Une fois cette menace disparue, il ne reste plus qu’à vaincre Killbane dans un combat de lutte entre le méchant imposant et The Boss, avec des commentaires dignes de la WWE. Refusant de tuer l’ennemi, le chef des Saints sauve ses amis d’une explosion imminente et échappe à l’arrestation du STAG grâce à l’intervention providentielle de la sénatrice Monica Hughes, la veuve de feu (mais pas trop) Richard.

Des invasions extraterrestres et des maux de tête infernaux (Saints Row IV)

Dans le quatrième et dernier chapitre de la tendance originelle de Saints Row, les nombreuses folies prévues dans la recette ludique vont de pair avec les dérives de l’intrigue, les Saints passant de stars à sauveurs de la Terre.

Le chef de l’organisation devient même président des États-Unis après avoir sauvé le pays d’une menace nucléaire, poste qu’il a occupé pendant cinq années prolifiques avant d’y assister. une invasion extraterrestre complète† Sous la surveillance de l’impitoyable Zinyak, les forces de l’Empire Zin détruisent la Maison Blanche et le Boss est vaincu sans condition par le tyran galactique.

Il se réveille ensuite avec une sitcom sur le thème des Saints des années 1950, mais se rend vite compte qu’il s’agit d’une simulation endommagée par des explosions. Le vêtement est ensuite expédié par Zinyak dans un Steelport virtuel contrôlé par des extraterrestres, au nom d’une personnalisation effrénée et des armes les plus farfelues, il suffit de penser au Dubstep Gun et au Penetrator, sur lesquels nous estimons qu’aucun commentaire n’est nécessaire. La simulation de Saints Row IV a permis à Volition de dépasser toutes les limites et de donner au Boss des pouvoirs surhumains, notamment des attaques élémentaires, des ondes de choc, une super vitesse et des sauts dignes de Hulk. Après avoir libéré ses amis Saints du monde illusoire, le chef vole une armure spéciale pour imiter les pouvoirs qu’il a acquis dans la simulation, afin de tuer Zinyak devant ses subordonnés. Après avoir pris le contrôle du royaume, les Saints voyagent dans le temps pour regagner la Terre, qui avait auparavant été détruite par des extraterrestres, et d’ailleurs – en tant que bons fans – réveiller l’écrivain Jane Austen

Au cours de Gat out of Hell, le DLC qui sert d’acte final à l’histoire du quatrième volet, le groupe criminel convoque accidentellement Satan, après avoir joué avec une planche ouija qui appartenait à l’origine à l’occultiste Aleister Crowley. Le parcours plein de visages anciens et d’êtres tout-puissants, à commencer par Dieu Lui-même, était une parfaite conclusion à cette tétralogie de la démesure.

Le retour du patron (Saints Row 2022)

Basé sur la relation avec ses amis, qui quitteront leurs organisations respectives pour fonder les Saints, le retour de The Boss nous permettra d’explorer la ville ensoleillée de Santo Ileso, un paradis criminel plein d’opportunités pour les criminels en herbe. Dans notre entretien avec les développeurs de Saints Row, Jennifer Campbell a défini le jeu le moins sombre de Saints Row 2, mais aussi le plus fou du troisième chapitre, à commencer par ce qui est le système de personnalisation le plus profond de la franchise.

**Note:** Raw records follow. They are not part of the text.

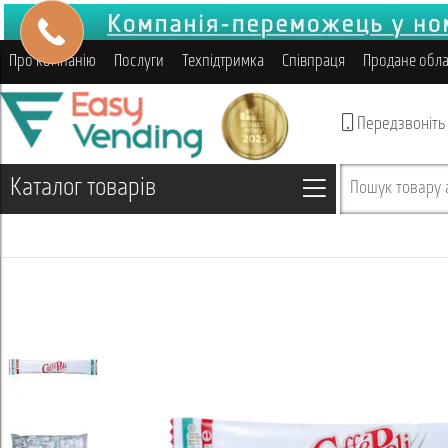
Про компанію
Послуги
Техпідтримка
Співпраця
Продане обл
Передзвоніть
Каталог товарів
Пошук товару а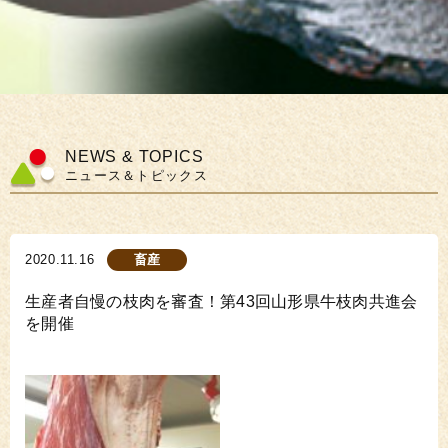
NEWS & TOPICS
ニュース＆トピックス
2020.11.16
畜産
生産者自慢の枝肉を審査！第43回山形県牛枝肉共進会
を開催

Les joueurs peuvent choisir l’un des préréglages disponibles, puis le modifier complètement ou même en télécharger un qui est déjà fait d’un membre de la communauté. Vous pourrez entrer dans un immeuble avec une femme qui aime les vieux vêtements western, fine mais aussi déterminée, puis la laisser dans le rôle d’un monstre aux dents pointues, tout juste sorti d’un film d’horreur.

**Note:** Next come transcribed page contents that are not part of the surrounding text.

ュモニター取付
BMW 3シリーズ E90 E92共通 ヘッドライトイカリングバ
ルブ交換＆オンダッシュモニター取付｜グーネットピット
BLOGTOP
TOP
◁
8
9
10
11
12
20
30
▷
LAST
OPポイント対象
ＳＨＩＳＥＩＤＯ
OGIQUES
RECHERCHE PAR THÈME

Que tu ressembles à un Peaky Blinder avec “Newsboy” et un regard sinistre ou une reproduction parfaite de Shrek, le criminel peut être sculpté à tout moment, de la hauteur aux parties génitales, à la définition musclée, et aussi prendre l’une des huit voix disponibles. Entre danses, gestes de victoire et animations permettant de personnaliser la marche – y compris celles inspirées des Looney Tunes – Volition a veillé à ce que tous les outils soient préparés pour permettre aux fans de créer un alter ego digne de ce nomle protagoniste d’un voyage criminel sur lequel on veut absolument mettre la main.